Go through the listing below and return each line that includes "gweithio".

-- DATA SECTION follows --

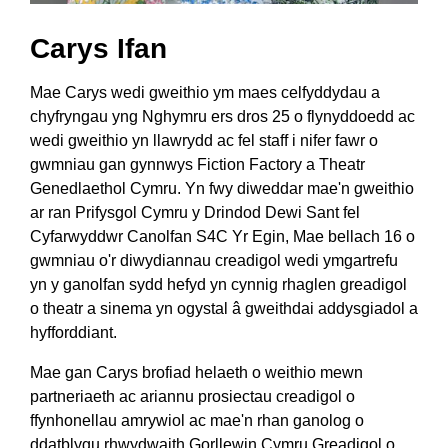
Carys Ifan
Mae Carys wedi gweithio ym maes celfyddydau a
chyfryngau yng Nghymru ers dros 25 o flynyddoedd ac
wedi gweithio yn llawrydd ac fel staff i nifer fawr o
gwmniau gan gynnwys Fiction Factory a Theatr
Genedlaethol Cymru. Yn fwy diweddar mae'n gweithio
ar ran Prifysgol Cymru y Drindod Dewi Sant fel
Cyfarwyddwr Canolfan S4C Yr Egin, Mae bellach 16 o
gwmniau o'r diwydiannau creadigol wedi ymgartrefu
yn y ganolfan sydd hefyd yn cynnig rhaglen greadigol
o theatr a sinema yn ogystal â gweithdai addysgiadol a
hyfforddiant.
Mae gan Carys brofiad helaeth o weithio mewn
partneriaeth ac ariannu prosiectau creadigol o
ffynhonellau amrywiol ac mae'n rhan ganolog o
ddatblygu rhwydwaith Gorllewin Cymru Greadigol o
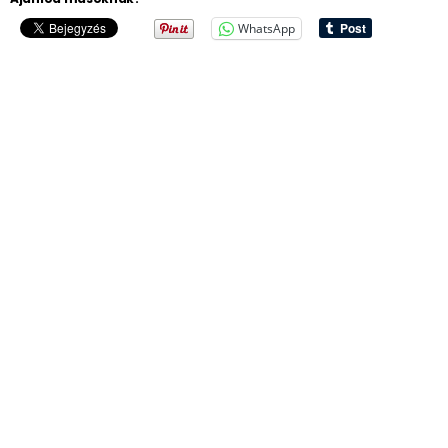
WhatsApp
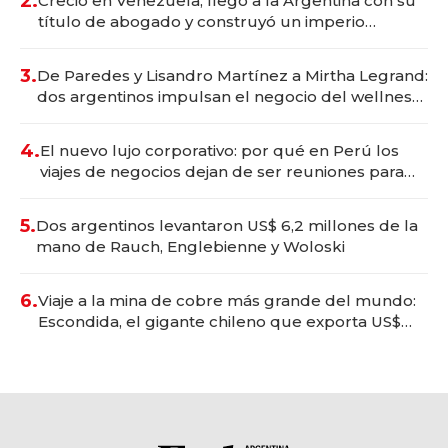
2.
Creció en Venezuela, llegó a la Argentina con su
título de abogado y construyó un imperio
gastronómico que revoluciona las marcas "fast
premium"
3.
De Paredes y Lisandro Martínez a Mirtha Legrand:
dos argentinos impulsan el negocio del wellness
deportivo y el cuidado corporal
4.
El nuevo lujo corporativo: por qué en Perú los
viajes de negocios dejan de ser reuniones para
convertirse en experiencias transformadoras
5.
Dos argentinos levantaron US$ 6,2 millones de la
mano de Rauch, Englebienne y Woloski
6.
Viaje a la mina de cobre más grande del mundo:
Escondida, el gigante chileno que exporta US$
14.000 millones anuales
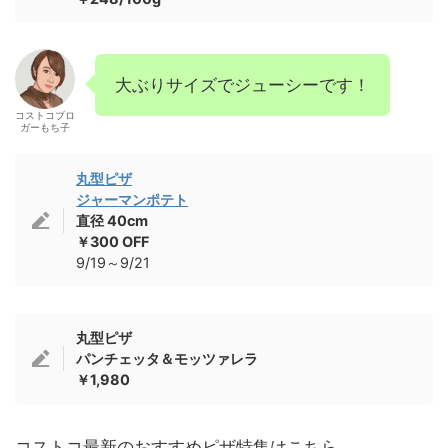
大ぶりサイズでジューシーです！
コストコブロ
ガーもち子
丸型ピザ
ジャーマンポテト
直径 40cm
￥300 OFF
9/19～9/21
丸型ピザ
パンチェッタ＆モッツァレラ
￥1,980
コストコ最新のおすすめピザ特集はこちら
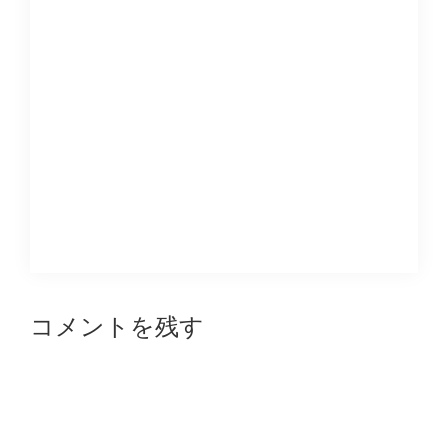
Reader
コメントを残す
Interactions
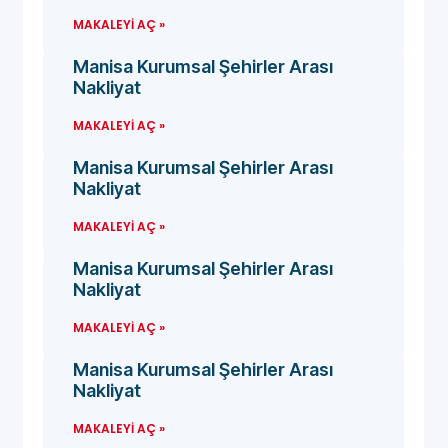
MAKALEYI AÇ »
Manisa Kurumsal Şehirler Arası
Nakliyat
MAKALEYI AÇ »
Manisa Kurumsal Şehirler Arası
Nakliyat
MAKALEYI AÇ »
Manisa Kurumsal Şehirler Arası
Nakliyat
MAKALEYI AÇ »
Manisa Kurumsal Şehirler Arası
Nakliyat
MAKALEYI AÇ »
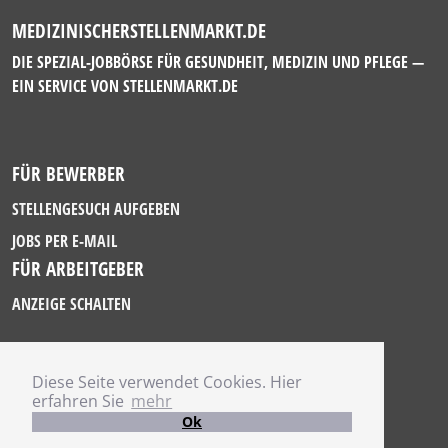
MEDIZINISCHERSTELLENMARKT.DE
DIE SPEZIAL-JOBBÖRSE FÜR GESUNDHEIT, MEDIZIN UND PFLEGE —
EIN SERVICE VON
STELLENMARKT.DE
FÜR BEWERBER
STELLENGESUCH AUFGEBEN
JOBS PER E-MAIL
FÜR ARBEITGEBER
ANZEIGE SCHALTEN
Diese Seite verwendet Cookies. Hier
IMPRESSUM
erfahren Sie
mehr
DATENSCHUTZ
Ok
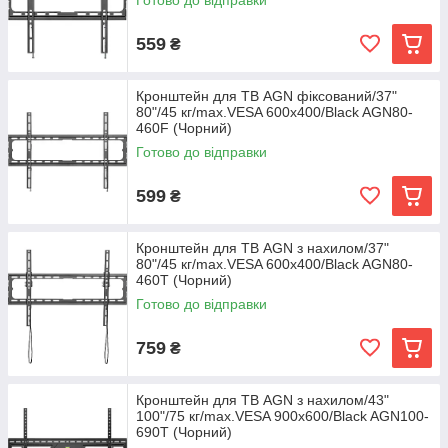
Готово до відправки
559
₴
Кронштейн для ТВ AGN фіксований/37"
80"/45 кг/max.VESA 600x400/Black AGN80-
460F (Чорний)
Готово до відправки
599
₴
Кронштейн для ТВ AGN з нахилом/37"
80"/45 кг/max.VESA 600x400/Black AGN80-
460T (Чорний)
Готово до відправки
759
₴
Кронштейн для ТВ AGN з нахилом/43"
100"/75 кг/max.VESA 900x600/Black AGN100-
690T (Чорний)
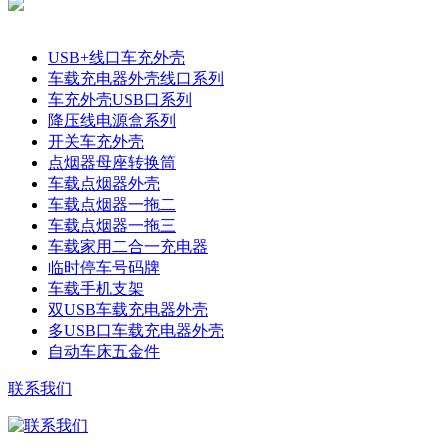
产品分类
USB+线口车充外壳
车载充电器外壳线口系列
车充外壳USB口系列
降压线电源盒系列
开关车充外壳
点烟器母座转换筒
车载点烟器外壳
车载点烟器一拖二
车载点烟器一拖三
车载家用二合一充电器
临时停车号码牌
车载手机支架
双USB车载充电器外壳
多USB口车载充电器外壳
自动车床五金件
联系我们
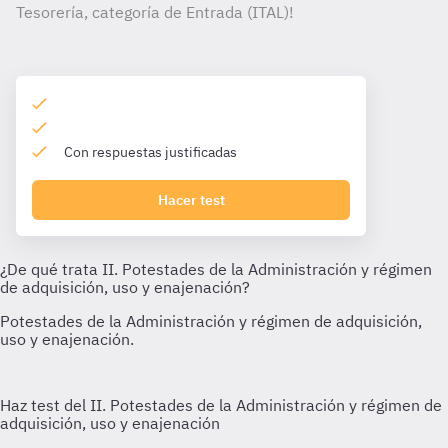
Tesorería, categoría de Entrada (ITAL)!
Con respuestas justificadas
Hacer test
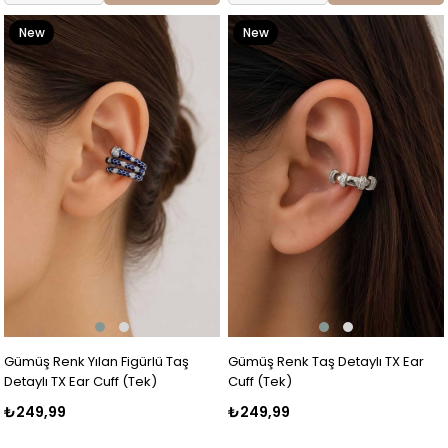
New
New
Item
Item
Gümüş Renk Yılan Figürlü Taş
Gümüş Renk Taş Detaylı TX Ear
Detaylı TX Ear Cuff (Tek)
Cuff (Tek)
₺249,99
₺249,99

-- DATA SECTION concluded --

TASK RESULT:
Mae Carys wedi gweithio ym maes celfyddydau a
wedi gweithio yn llawrydd ac fel staff i nifer fawr o
Genedlaethol Cymru. Yn fwy diweddar mae'n gweithio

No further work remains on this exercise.